I signed to her asking if there was a way to get to where she was. She signed back that she’d come from somewhere behind her (the trail I’d ignored before as it turned out). She didn’t know how I could get to her from my spot across the pool. Swimming, combined with wading where the water was not too deep, seemed like the only option. Stupid me thought I could swim with my pack on my back and not get anything inside too wet (especially my phone and my camera), if I managed to keep it mostly afloat. I was doubly stupid to think I could swim with my trekking boots on.
Of course, as soon as I jumped in, I went down like a rock. My pack had too many clothes that all absorbed water and made the whole thing heavy as lead. On the other end, my shoes and socks got completely drenched, and did their part in pulling me down into the cold as fuck water (I was no longer longing for a cool dip!)
For a bit I thought it was game over for me. But I wasn’t quite ready to give up and resign myself even now. Had to think quickly. Managed to get my pack off my back which helped me to surface for a bit and gulp down some air. I didn’t let it go, however, and managed to drag it to the side, prop it up against some rocks, and pushed it up above the water level. Also managed to drag myself out somehow (still had my shoes on and the boulders near the water were slippery as hell, no grippable spot in them).
I tried to squeeze some of the water out of my pack, but it wasn’t happening. So I took out all the clothes and dumped them on the rock, saving just a couple of shirts to insulate my camera and phone (which I should’ve realised were already quite drenched by now). Also dumped a soaking wet roll of TP (god knows why I got that with me!) and decided to try again with the now lighter pack.

▶ [Supplied material]:
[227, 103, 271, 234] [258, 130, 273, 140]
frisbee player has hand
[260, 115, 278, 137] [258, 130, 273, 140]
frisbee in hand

▶ [Aim of the task]: From the swimming account, list every item the narrator says became wet or drenched. The lines on this page are separate material and have no connection to the swimming account.

▶ [Reply to the task]:
- The pack
- The clothes in the pack
- The shoes
- The socks
- The camera
- The phone
- The roll of TP